The list of previous Tour of Britain winners in Newark is short, but it points to a promising future for the Frenchman Paul Magnier, who took his second stage win in four days on the banks of the Trent. Colombia’s Fernando Gaviria (2017) and the Dutchman Olav Kooij (2023) are both sprint names to be reckoned with, and these two incisive victories suggest the 20-year-old Magnier is on the same road.

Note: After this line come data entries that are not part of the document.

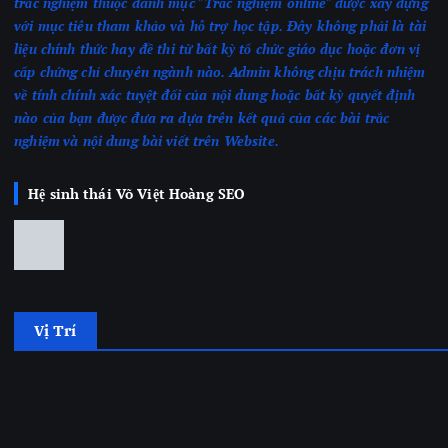
trắc nghiệm thuộc danh mục "Trắc nghiệm online" được xây dựng
với mục tiêu tham khảo và hỗ trợ học tập. Đây không phải là tài
liệu chính thức hay đề thi từ bất kỳ tổ chức giáo dục hoặc đơn vị
cấp chứng chỉ chuyên ngành nào.
Admin không chịu trách nhiệm
về tính chính xác tuyệt đối của nội dung hoặc bất kỳ quyết định
nào của bạn được đưa ra dựa trên kết quả của các bài trắc
nghiệm
và nội dung bài viết trên Website.
Hệ sinh thái Võ Việt Hoàng SEO
Vị Trí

This was a finely calculated effort in a slightly less technical finish than in Kelso on Tuesday. The Israel- Premier Tech sprinter Ethan Vernon led out and as the road drifted slightly to the right, Magnier came up the narrow gap on Vernon’s left side, “through a mousehole” as Magnier put it, and the 24-year-old from Bedford resisted the temptation to close the door, giving the Frenchman a clear run to the line.

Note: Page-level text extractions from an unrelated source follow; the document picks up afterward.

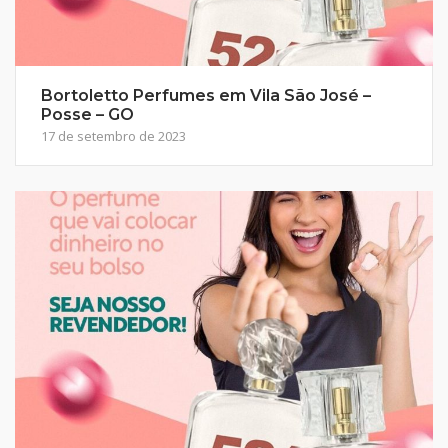
Bortoletto Perfumes em Vila São José –
Posse – GO
17 de setembro de 2023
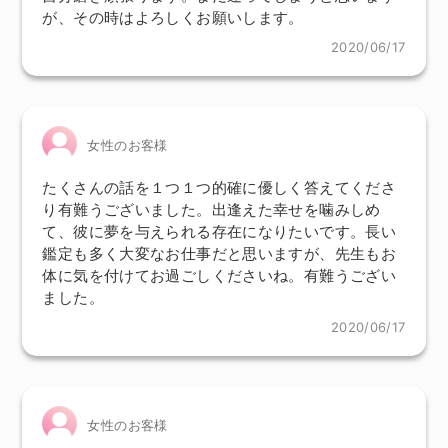
が、その時はよろしくお願いします。
2020/06/17
女性のお客様
たくさんの話を１つ１つ的確に優しく答えてくださ
り有難うございました。出逢えた幸せを噛みしめ
て、彼に夢を与えられる存在になりたいです。長い
鑑定も多く大変なお仕事だと思いますが、先生もお
体に気を付けてお過ごしくださいね。有難うござい
ました。
2020/06/17
女性のお客様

At professional level, a sprinter depends heavily on the men around him, and Magnier is lucky to be in the same Soudal Quick-Step team as his older compatriot Julian Alaphilippe. “Loulou” played a key role on Tuesday in Kelso, and dragged his teammate into the perfect position in the final kilometre in Newark, just as the Norwegian Jonas Abrahamsen of Uno-X was leading out his compatriot Erlend Blikra, and with Vernon poised to start his final effort.
Earlier, Soudal Quick-Step’s Slovakian Martin Svrcek slogged away for many miles behind the day’s three-man escape, the Irishman Liam O’Brien, Britain’s Rowan Baker and Scott McGill of the US, and after the break had been pegged back. Remco Evenepoel ensured that the race stayed together in the hectic, high-speed final kilometres.

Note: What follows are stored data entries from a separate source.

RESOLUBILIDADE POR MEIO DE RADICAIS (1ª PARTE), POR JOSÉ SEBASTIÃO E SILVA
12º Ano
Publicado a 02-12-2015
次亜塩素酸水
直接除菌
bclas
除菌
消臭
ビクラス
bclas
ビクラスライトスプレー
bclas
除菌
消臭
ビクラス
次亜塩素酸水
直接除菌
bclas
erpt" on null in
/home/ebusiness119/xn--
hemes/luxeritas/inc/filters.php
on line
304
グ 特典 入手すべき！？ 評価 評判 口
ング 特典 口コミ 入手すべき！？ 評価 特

Amid all this Vernon’s team leader, Wales’s Steve Williams, kept a solid grip on the overall leader’s jersey; there was one minor tweak in the standings, with the Cumbrian Mark Donovan strengthening his hold on third overall after taking a one-second time bonus in the day’s only intermediate sprint. With more time bonuses on offer before the race finishes on Sunday, and no hills of note, the intermediate and finish sprints will be increasingly significant.
On the weekend’s flat stages to Northampton and Felixstowe, there is a good chance that Magnier could emulate Kooij’s feat of last year in posting a final tally of four stages; with Alaphilippe and Evenepoel out of the reckoning in the overall standings, that points to a dream scenario for Williams, in which his erstwhile Soudal Quick-Step rivals keep an iron grip on the race to target stage wins, while the Welshman focusses on sealing overall victory.